MessagePosté: Lun 09 Jan, 2006 10:42
de Sedullos
Taliesin a écrit:Hello Sed !

En fait Léopold d'Autriche avait vendu son prisonnier à l'empereur Henri VI pour 75 000 marcs. Ce dernier demanda 100 000 marcs de rançon plus des otages. Le Coeur-de-Lion est une valeur bien cotée :lol:

.


J'avais oublié le transfert. Et tout ça pour qu'un arbalétrier lémovice à Chalus...quelques années plus tard.

MessagePosté: Jeu 16 Mar, 2006 11:17
de Taliesin
C'hoari 'ra mat ganeoc'h ? :D

Allez, je relance l'eau du lac :

"Le Rig Veda [...] cite comme l'un des dieux "Feu" Apãm Napat "le Descendant des Eaux", qu'il représente comme un enfant vivant au milieu des eaux, figurées comme des jeunes nymphes qui le choient." Claude Sterckx, éléments de cosmogonie celtique, p. 84-85.

Ce passage m'a tout de suite fait penser à Lancelot, élevé au fond d'un lac, mais Sterckx ne fait pas ce rapprochement. Le nom de Lancelot étant probablement une création médiévale, il se pourrait bien qu'un dieu celtique se cache là-dessous.
Napat est la dérivation d'un indo-européen *nepõt- "le descendant" ou encore, "le neveu, fils de la soeur", ce qui nous ramènerait alors à Gauvain. Mais c'est aussi la base du théonyme latin Neptunus, le dieu des eaux, dont le correspondant irlandais est Neachtan. Avec la différence qu'en Inde, Apãm Napat est le feu, descendant des Eaux, le Feu dans l'Eau, alors qu'en Irlande, Neachtan est le gardien de la force ignée se trouvant dans l'eau.

Claude Sterckx identifie le Feu dans l'Eau au Dieu-Fils. En Irlande, il s'agit de Oengus, fils du Dagda et de Boann (la rivière Boyne), en Galles, de Pryderi/Mabon, fils de Rhiannon/Modron.

Enfin, si j'ai bien tout compris.

Question : Lancelot ne serait-il pas un avatar de Mabon ?
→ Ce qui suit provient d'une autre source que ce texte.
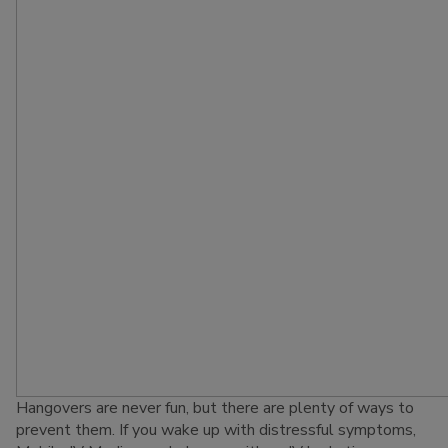
Hangovers are never fun, but there are plenty of ways to
prevent them. If you wake up with distressful symptoms,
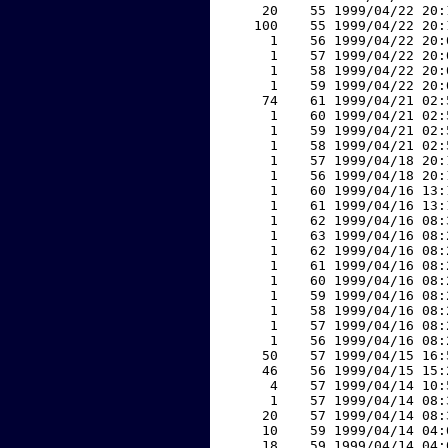
    20    55 1999/04/22 20:
   100    55 1999/04/22 20:
     1    56 1999/04/22 20:
     1    57 1999/04/22 20:
     1    58 1999/04/22 20:
     1    59 1999/04/22 20:
    74    61 1999/04/21 02:
     1    60 1999/04/21 02:
     1    59 1999/04/21 02:
     1    58 1999/04/21 02:
     1    57 1999/04/18 20:
     1    56 1999/04/18 20:
     1    60 1999/04/16 13:
     1    61 1999/04/16 13:
     1    62 1999/04/16 08:
     1    63 1999/04/16 08:
     1    62 1999/04/16 08:
     1    61 1999/04/16 08:
     1    60 1999/04/16 08:
     1    59 1999/04/16 08:
     1    58 1999/04/16 08:
     1    57 1999/04/16 08:
     1    56 1999/04/16 08:
    50    57 1999/04/15 16:
    46    56 1999/04/15 15:
     4    57 1999/04/14 10:
     1    57 1999/04/14 08:
    20    57 1999/04/14 08:
    10    59 1999/04/14 04:
    18    59 1999/04/14 04:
MessagePosté: Jeu 16 Mar, 2006 19:02
de Sedullos
Salut,

intéressant comme idée, mais j'ai pas le temps de discuter cette semaine ni l'autre non plus.
@+

MessagePosté: Jeu 16 Mar, 2006 19:10
de Professeur Cornelius
Mon Dieu, comme c'est prenant, la reconstitution gauloise ! :D

Si ce n'est pas déjà fait, Taliesin, je te conseille la lecture de Dumézil, Mythe et Epopée III, en particulier la première partie "La saison des rivières", avec un Chapitre Ier intitulé "Le Puits de Nechtan" (Apâm Napat, le Feu dans l'Eau, gardien des eaux, Apâm Napat et la Gloire des Kavi, Le puits de Nechtan, Comparaisons, *Nept-o-no-s ?).

MessagePosté: Ven 17 Mar, 2006 10:56
de Sedullos
Salut,

Bodu, j'ai aussi un boulot.

je voulais dire que je n'avais pas le temps de faire des recherches.